Но такое прочтение не соответствовало бы духу времени и вообще всей стилистике ранних текстов Блоха, стремившихся стать пророческими и потому неотделимых от сосредоточенного, одержимого поиска последних начал через концентрацию, предельное «сжатие» утопического материала (S, 90). Этот «дух времени» жил и в эссеистике раннего Лукача, и в первых текстах Беньямина. Герои Блоха – будь то люди, идеи или обстоятельства (а все они в «Следах» оказываются героями) – разрушают границы очевидного мироустройства, отказываются соглашаться с данностью. С одной стороны, Блох портретирует самого себя, а с другой – придает форму аффективным и метафизическим установкам своей утопической философии: неожиданности мгновения, удивлению, надежде. Литература помогает разрушать привычные формы существования – Блох как бы приглашает читателя приобщиться к этому художественному действу, призывая на помощь сбивчивый ритм текста и нечеткую образность.

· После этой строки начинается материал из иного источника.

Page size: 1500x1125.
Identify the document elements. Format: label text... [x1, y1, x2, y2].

Эти образы не обязательно зрительны. Более того, для раннего Блоха очевидна связь мистического откровения со звуком и слухом (особенно в философии музыки). Звук оказывается более адекватным, чем слово, и даже поздний Блох посвящает специальную статью поэтике разговорной речи и анаколуфу – намеренному искажению синтаксиса, воссоздающему непосредственность живой, воспринимаемой на слух речи[548]. Звук – это первая попытка вырваться из природной непосредственности и выразить себя. Ритм же у Блоха мыслится как средство объективации внутренней интенсивности, ее помещения в пространственный контекст. Вместе они и создают музыку, а музыка задает ритм откровения. Она есть искусство, основанное на особой продуктивной неопределенности, обостренном внутреннем ощущении времени, и при этом неотделима ни от внутреннего переживания, без которого невозможен опыт мистика, ни от апокалиптических настроений, создававших стиль эпохи экспрессионизма. Не случайно Розенцвейг пишет о музыке в связи с концепцией откровения – как обретения немой самостью языка и превращения ее в рекущую душу[549].

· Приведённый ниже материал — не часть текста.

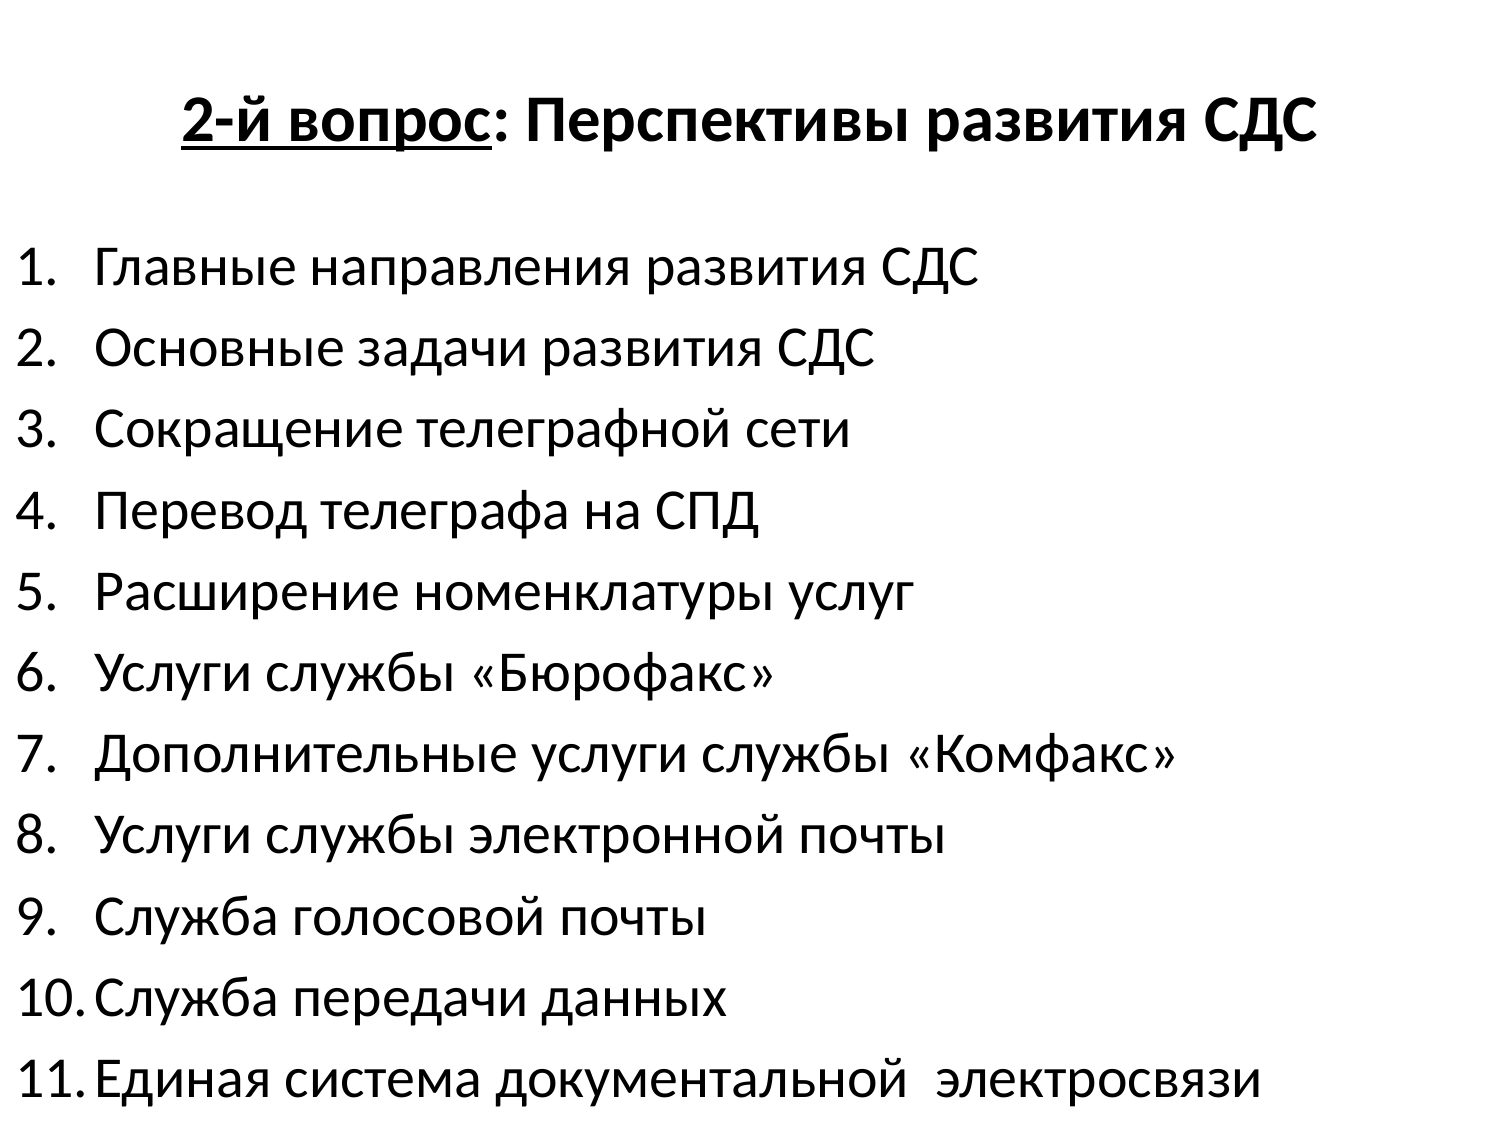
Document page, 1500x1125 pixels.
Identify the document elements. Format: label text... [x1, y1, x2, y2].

list Главные направления развития СДС Основные задачи развития СДС Сокращение телеграфной сети Перевод телеграфа на СПД Расширение номенклатуры услуг Услуги службы «Бюрофакс» Дополнительные услуги службы «Комфакс» Услуги службы электронной почты Служба голосовой почты Служба передачи данных Единая система документальной электросвязи [0, 219, 1500, 1125]
title 2-й вопрос: Перспективы развития СДС [75, 45, 1425, 185]
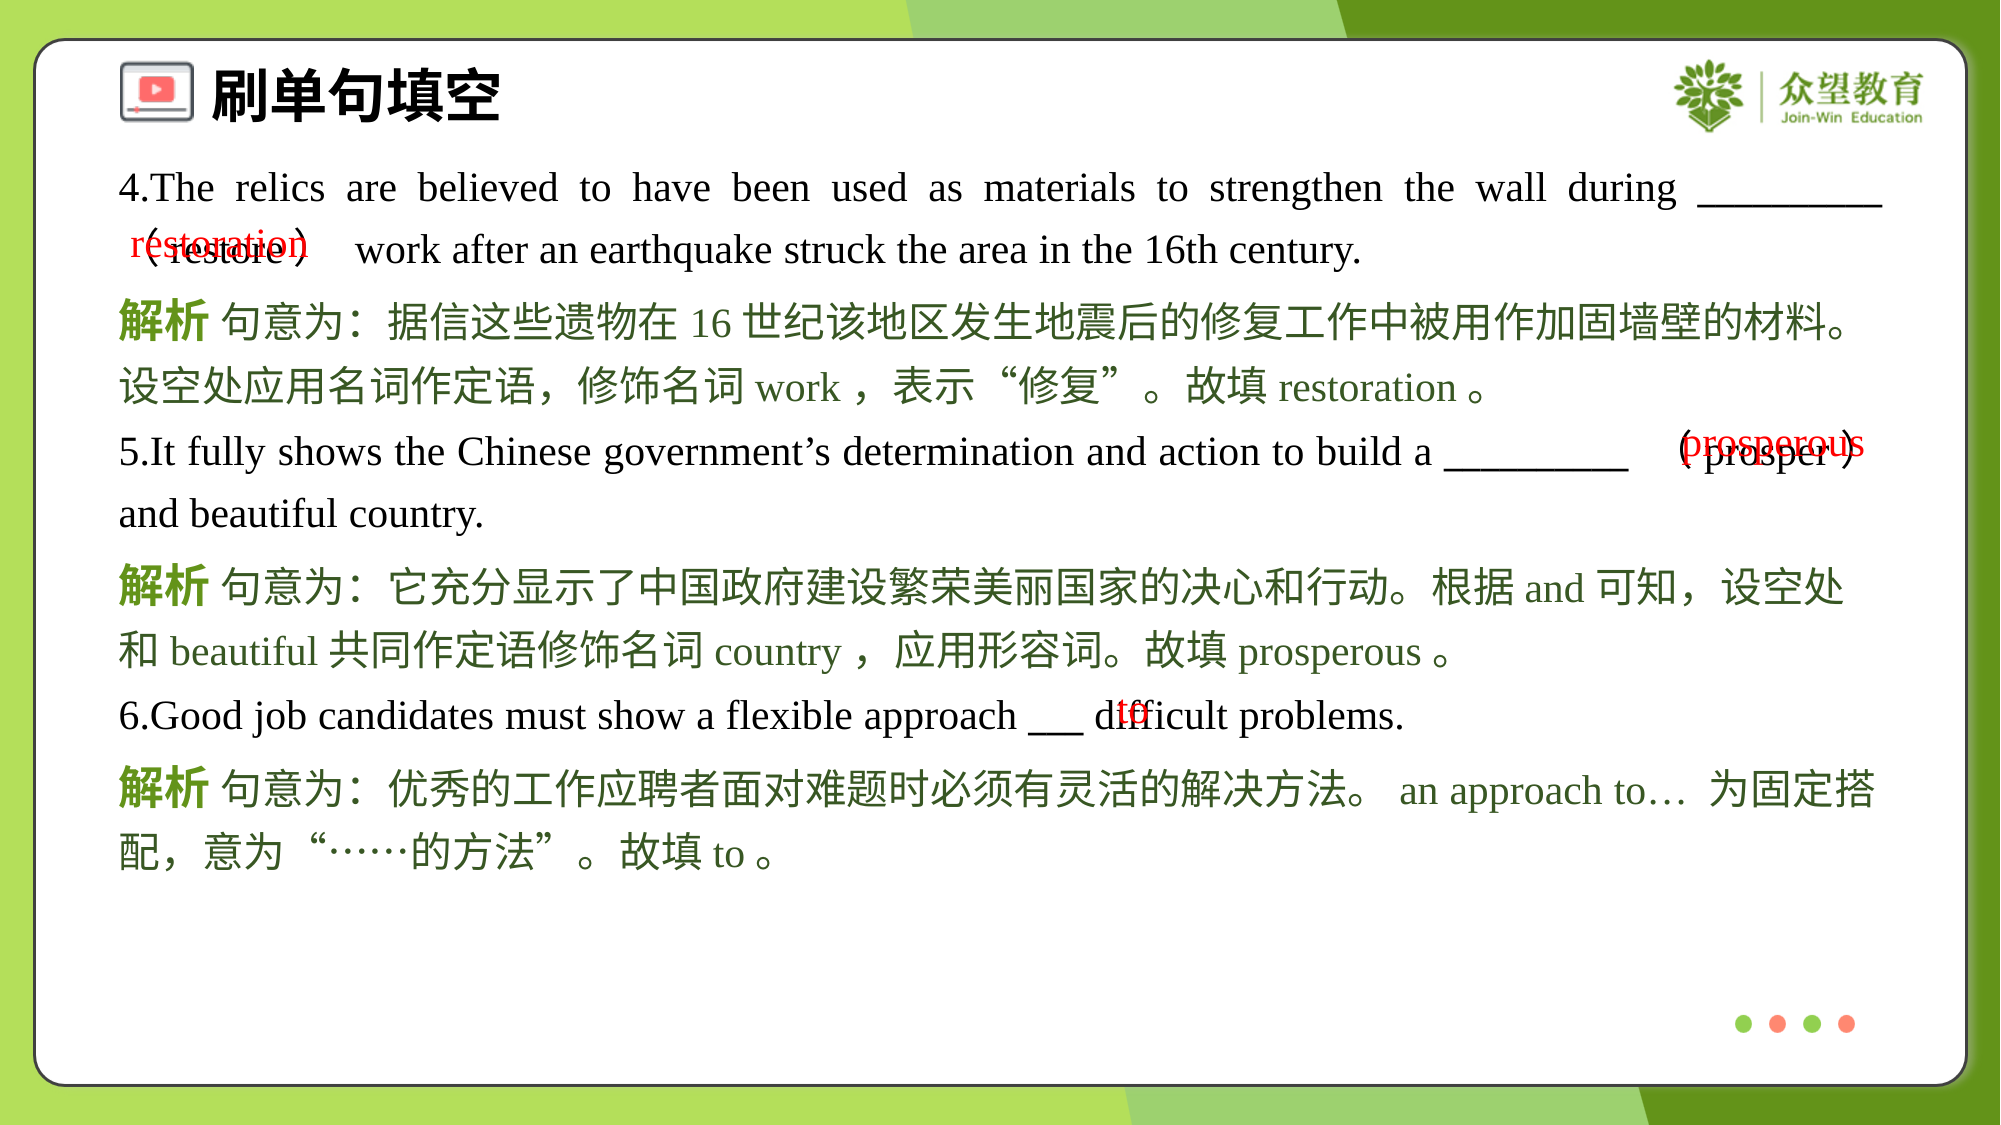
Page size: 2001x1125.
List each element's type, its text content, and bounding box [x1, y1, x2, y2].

text_box 5.It fully shows the Chinese government’s determination and action to build a __________ （prosper） and beautiful country. [118, 411, 1883, 531]
text_box 解析 句意为：据信这些遗物在16世纪该地区发生地震后的修复工作中被用作加固墙壁的材料。设空处应用名词作定语，修饰名词work，表示“修复”。故填restoration。 [118, 278, 1883, 405]
text_box restoration [126, 203, 314, 261]
text_box to [1112, 669, 1154, 727]
text_box 4.The relics are believed to have been used as materials to strengthen the wall during __________ （restore） work after an earthquake struck the area in the 16th century. [118, 146, 1883, 267]
text_box prosperous [1677, 402, 1870, 461]
picture [0, 0, 2000, 1125]
text_box 解析 句意为：它充分显示了中国政府建设繁荣美丽国家的决心和行动。根据and可知，设空处和beautiful共同作定语修饰名词country，应用形容词。故填prosperous。 [118, 542, 1883, 670]
text_box 解析 句意为：优秀的工作应聘者面对难题时必须有灵活的解决方法。an approach to… 为固定搭配，意为“……的方法”。故填to。 [118, 744, 1883, 871]
text_box 6.Good job candidates must show a flexible approach ___ difficult problems. [118, 675, 1883, 733]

Мы упомянули о связи мистического с невыразимым. По Блоху, соотнося жизнь с утопией, мы соотносим ее с тем, чего еще нет, что еще не выражено, а значит, и не может быть выразимо здесь и сейчас. Совершенно очевидно, что и Блох, и Беньямин постоянно обсуждают вопросы, балансирующие на грани сказываемости, апеллируют к опыту, описать который в точности нельзя, противятся логической стройности, не могут отказаться от парадоксов, от несоизмеримости обычных форм познания с новыми мессианскими смыслами. Именно такой они видели философию, адекватную их исторической ситуации, и констатировали, что иначе мыслить «о последних предметах» невозможно, прежние формы знания уже не справляются с этой задачей. Они оба культивируют максимальную чувствительность по отношению к этим таинственным содержаниям, к легким касаниям смысла. (Это одновременно и рецептивность, и способность активно творить новое.) Оба безусловно – и прежде всего в своей литературной деятельности – вдохновлялись мистикой вещей и повседневных событий[550]. Предмет мистического знания – то, что слишком близко, едва заметно в тени нас самих (PH, 343) и потому невидимо. Вот как пишет об этом Беньямин:
Любое серьезное исследование оккультных, сюрреалистических, фантасмагорических способностей и феноменов имеет предпосылкой такое диалектическое переплетение, которое никогда никакой романтик не освоит. Дело в том, что мы не подвинемся ни на шаг, если патетически или фанатически будем подчеркивать загадочную сторону в загадочном; более того, мы проникнем в эту тайну лишь в той степени, в какой мы обретаем ее в повседневном, в силу некой диалектической оптики, которая опознает повседневное как непроницаемое, а непроницаемое как повседневное[551].